Use this to decide whether to enable diarization, sentence-level timestamps, or enrichment features — capture cost / latency impact alongside accuracy.

## 7. Publish the report

Include:

1. Dataset description + rationale
2. Metrics table (WER / CER / latency / RTF, p50 / p90 / p95)
3. Error taxonomy with audio snippets
4. Configuration recommendation (e.g., `language=multi`, `word_timestamps=true`, `diarize=true`)
5. Follow-up experiments or model versions to track

### Example JSON summary

```json
{
  "dataset": "contact-center-q1",
  "samples": 120,
  "average_wer": 0.064,
  "average_cer": 0.028,
  "average_latency_ms": 61.3,
  "p95_latency_ms": 88.2,
  "average_rtf": 0.41,
  "timestamp": "2026-05-22T10:00:00Z"
}
```

The `latency_ms` you measure with `time.perf_counter()` includes network round-trip from your client to `api.smallest.ai`, so numbers vary with client region.
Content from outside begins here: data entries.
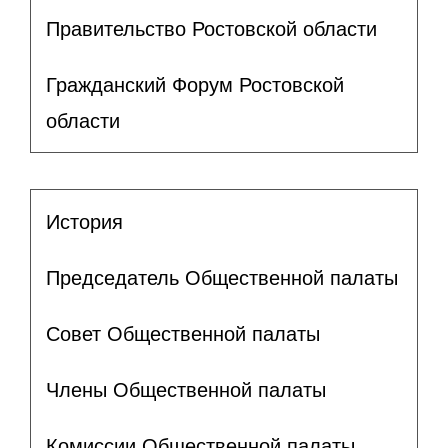
Правительство Ростовской области
Гражданский Форум Ростовской
области
История
Председатель Общественной палаты
Совет Общественной палаты
Члены Общественной палаты
Комиссии Общественной палаты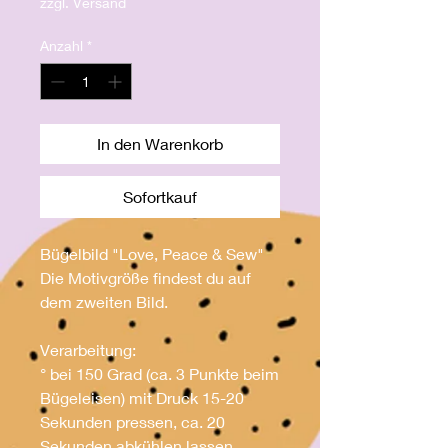
zzgl. Versand
Anzahl
*
In den Warenkorb
Sofortkauf
Bügelbild "Love, Peace & Sew"
Die Motivgröße findest du auf
dem zweiten Bild.
Verarbeitung:
° bei 150 Grad (ca. 3 Punkte beim
Bügeleisen) mit Druck 15-20
Sekunden pressen, ca. 20
Sekunden abkühlen lassen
Pulse's published **server-side TTFT of \~64 ms** is measured at the inference pod (see the [Pulse model card](/waves/model-cards/speech-to-text/pulse#time-to-first-transcript-ttft)) — your wall-clock measurement is typically higher because of network. RTF stays meaningful either way: it's `processing_time / audio_duration`, so longer audio dilutes per-request overhead.

This completes the process of self-metric evaluation. With these steps, you can identify strengths and weaknesses of Pulse STT — or compare it against any other ASR system that returns a similar response shape — on workloads representative of your production traffic.